RAG-17 is a small interfering RNA, or siRNA, designed to reduce levels of abnormal SOD1. It works by binding to SOD1′s messenger RNA, the intermediate molecule that serves as a template for protein production, targeting it for destruction. This prevents production of the harmful protein.

The treatment is given via injections into the spinal canal (intrathecal injection).

An investigator-initiated Phase 1 trial (NCT05903690), conducted at a single center in China, tested RAG-17 in six adults with SOD1-ALS. The therapy was given every two months for up to eight months, after adjusting treatment until an optimal dose was determined.

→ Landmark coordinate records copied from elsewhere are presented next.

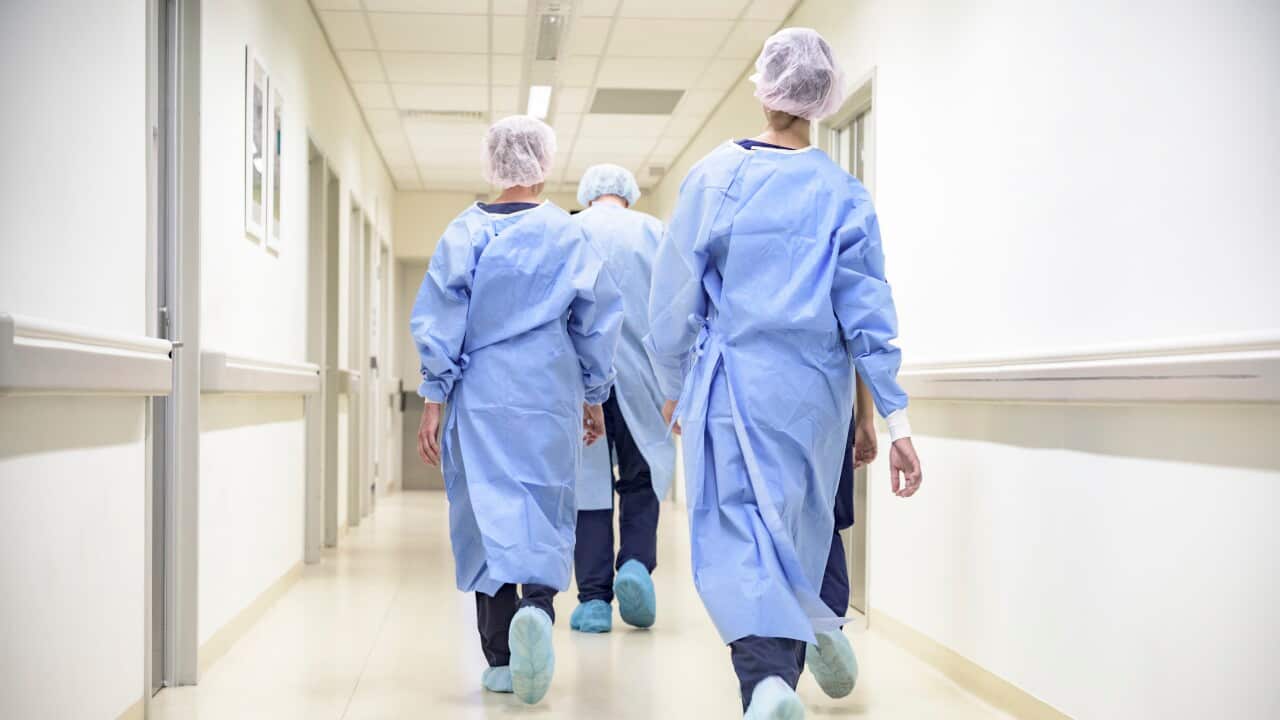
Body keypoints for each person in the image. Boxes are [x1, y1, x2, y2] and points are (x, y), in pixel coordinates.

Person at [646, 28, 924, 719]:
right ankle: (784, 673)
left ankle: (765, 685)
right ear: (823, 101)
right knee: (798, 537)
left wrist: (672, 385)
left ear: (765, 90)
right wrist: (895, 422)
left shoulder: (714, 178)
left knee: (739, 538)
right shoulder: (843, 194)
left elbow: (673, 299)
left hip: (729, 394)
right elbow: (868, 316)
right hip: (812, 407)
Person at [410, 115, 623, 705]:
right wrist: (594, 395)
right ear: (544, 165)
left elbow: (440, 323)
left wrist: (433, 404)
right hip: (548, 389)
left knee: (486, 514)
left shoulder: (464, 233)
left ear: (493, 164)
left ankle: (501, 658)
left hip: (480, 393)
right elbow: (597, 321)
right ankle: (537, 604)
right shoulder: (567, 233)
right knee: (544, 501)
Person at [568, 164, 677, 634]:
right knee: (641, 477)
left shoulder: (567, 231)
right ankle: (635, 564)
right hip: (645, 382)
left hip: (577, 384)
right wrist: (678, 388)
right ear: (628, 196)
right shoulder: (655, 232)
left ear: (588, 195)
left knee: (587, 487)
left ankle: (593, 600)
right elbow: (679, 311)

Data showed that RAG-17 was well tolerated at all tested doses, reduced SOD1 levels in the spinal fluid, and lowered blood levels of neurofilament light chain (NfL), a marker of nerve cell death. Findings also suggested that the treatment slowed functional decline and stabilized lung function.

While this trial was underway, Ractigen began a Phase 1/2 trial. In the Phase 1 portion, approximately 32 people with SOD1-ALS were randomly assigned to receive a single injection of either RAG-17 or a placebo, in addition to standard ALS therapies.

The company said the move to Phase 2 follows “highly encouraging data” from Phase 1, in which RAG-17 demonstrated an “exceptional safety profile.” A single injection of the therapy also led to significant reductions in spinal fluid SOD1 and blood NfL levels.

“We are excited to be part of this important study,” said the trial’s leader, Zhi-Ying Wu, MD, PhD, a professor at Zhejiang University School of Medicine. “Based on the improvements we have observed clinically, we look forward to further investigating RAG-17’s potential to enhance the quality of life for ALS patients as we progress.”

RAG-17 has received orphan drug designation from the U.S. Food and Drug Administration. The status provides incentives to support the development of treatments for rare and serious diseases.